Generation is already serialized between panes (one WebGPU device, one timeline), so sharing the engine costs nothing. A defensive engine.resetChat() runs between calls when the previous caller was a different pane, so KV-cache state doesn't leak between conversations.

Mobile (it works, barely)

The app runs on phones. Not the ideal experience, but it works, which matters when students don't all have laptops at home.

Mobile portrait view with two stacked panes and a fitted send button
On phones the picker collapses to a single column, the brand wordmark wraps, and the Send button stretches to match the textarea height (44 px minimum tap target).

A few mobile-specific tweaks:

  • Fresh phone visits default to the two smallest models (SmolLM2 360M for A, Qwen 2.5 0.5B for B) instead of a 3B Llama, because 3B is brutal on a phone.
  • The model picker tiles get a "Slow on phone" pill for anything >1 GB on phone-sized viewports.
  • A one-time advisory banner: "On a phone? These models run…barely (or not at all!) Phone browsers are more limited than laptops. Stick to Quick-tier models, or open this site on a Chromebook or other computer for the full experience."
  • Textareas use a 16 px font so iOS Safari doesn't auto-zoom on focus.
  • Header buttons are 36 × 44 (WCAG 2.5.8 allows the narrower width with adequate spacing, and vertical tap accuracy is what really matters on phones).

Accessibility (it's school software)

This needs to work in a public-school setting, so I did a proper accessibility pass:

  • :focus-visible rings on every interactive element (cyan default; violet inside pane B's context).
  • Skip link to the message input as the first focusable element on the page.
  • role="banner" / "main" / "contentinfo" landmarks; dialogs have aria-labelledby pointing at their titles.
  • All decorative Lucide SVG icons are auto-stamped with aria-hidden="true" and focusable="false"; the surrounding button has the accessible name.
  • RAG threshold sliders use aria-labelledby; the percentage badge next to them is aria-hidden so screen readers don't double-announce.
  • prefers-reduced-motion rule kills the pulse / blink / indeterminate-bar animations.
  • forced-colors: active rule keeps structural borders visible in Windows High Contrast mode.
  • Muted text color darkened from #6B7A92 to #5A6982 to clear WCAG AA contrast on the icy-blue background.

Verified at 375×667 via Playwright: zero overflowing elements, zero unlabeled visible inputs, all SVGs aria-hidden, all 30 buttons have accessible names.

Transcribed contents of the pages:

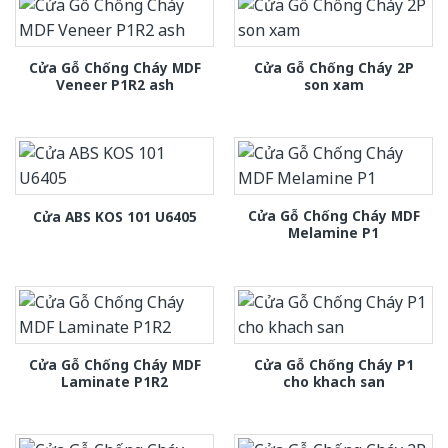
Cửa Gỗ Chống Cháy MDF
Cửa Gỗ Chống Cháy 2P
Veneer P1R2 ash
son xam
Cửa Gỗ Chống Cháy MDF
Cửa ABS KOS 101 U6405
Melamine P1
Cửa Gỗ Chống Cháy MDF
Cửa Gỗ Chống Cháy P1
Laminate P1R2
cho khach san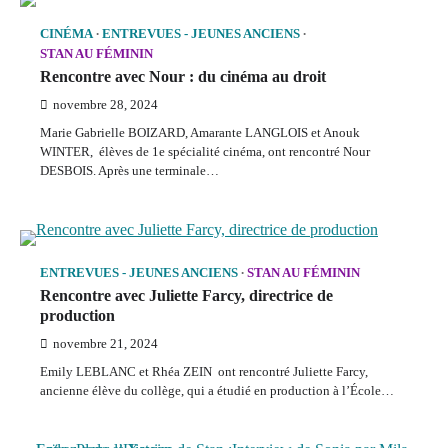
CINÉMA
ENTREVUES - JEUNES ANCIENS
STAN AU FÉMININ
Rencontre avec Nour : du cinéma au droit
novembre 28, 2024
Marie Gabrielle BOIZARD, Amarante LANGLOIS et Anouk
WINTER, élèves de 1e spécialité cinéma, ont rencontré Nour
DESBOIS. Après une terminale…
ENTREVUES - JEUNES ANCIENS
STAN AU FÉMININ
Rencontre avec Juliette Farcy, directrice de
production
novembre 21, 2024
Emily LEBLANC et Rhéa ZEIN ont rencontré Juliette Farcy,
ancienne élève du collège, qui a étudié en production à l’École…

Exercise details:
Continue the write-up on the two-pane WebGPU app from the point where it ends.

Exercise output:
Next up: classroom model mirror

If school wifi can't handle 30 students each pulling 2 GB the first time, the plan is a Pi 5 8 GB with a USB SSD plugged into the classroom switch. The Pi doesn't run inference (the Chromebooks do that), it just mirrors the model weights from HuggingFace once and serves them locally with Access-Control-Allow-Origin: *. About $130 in hardware, one afternoon of setup. The app already supports an appConfig.model_list override, so the change to point at a Pi instead of HF is roughly 30 lines.

Insights

Small models hate clever prompts

My first RAG injection wrote "Context:\n[1] doc\n…" into the user message. TinyLlama echoed back garbled "Preferring Context: [Context, followed by another question…" Switching the injection to <reference><doc> tags inside the system message (never touching the user turn) fixed it across every model.

"Grounded" should be honest

First version badged every response "grounded · N sources" even when the retrieved chunks were 45% similar (i.e., not relevant). The badge was lying. Now the threshold gates whether grounding fires, and below-threshold queries get a separate "searched · no strong match" footer instead.

WCAG ≠ iOS HIG

Slapping min-width: 44px on every header button made six icons plus the brand wordmark overflow a 375 px viewport, causing horizontal scroll. WCAG 2.5.8 allows narrower with adequate spacing, and vertical 44 is what really matters for tap accuracy on phones.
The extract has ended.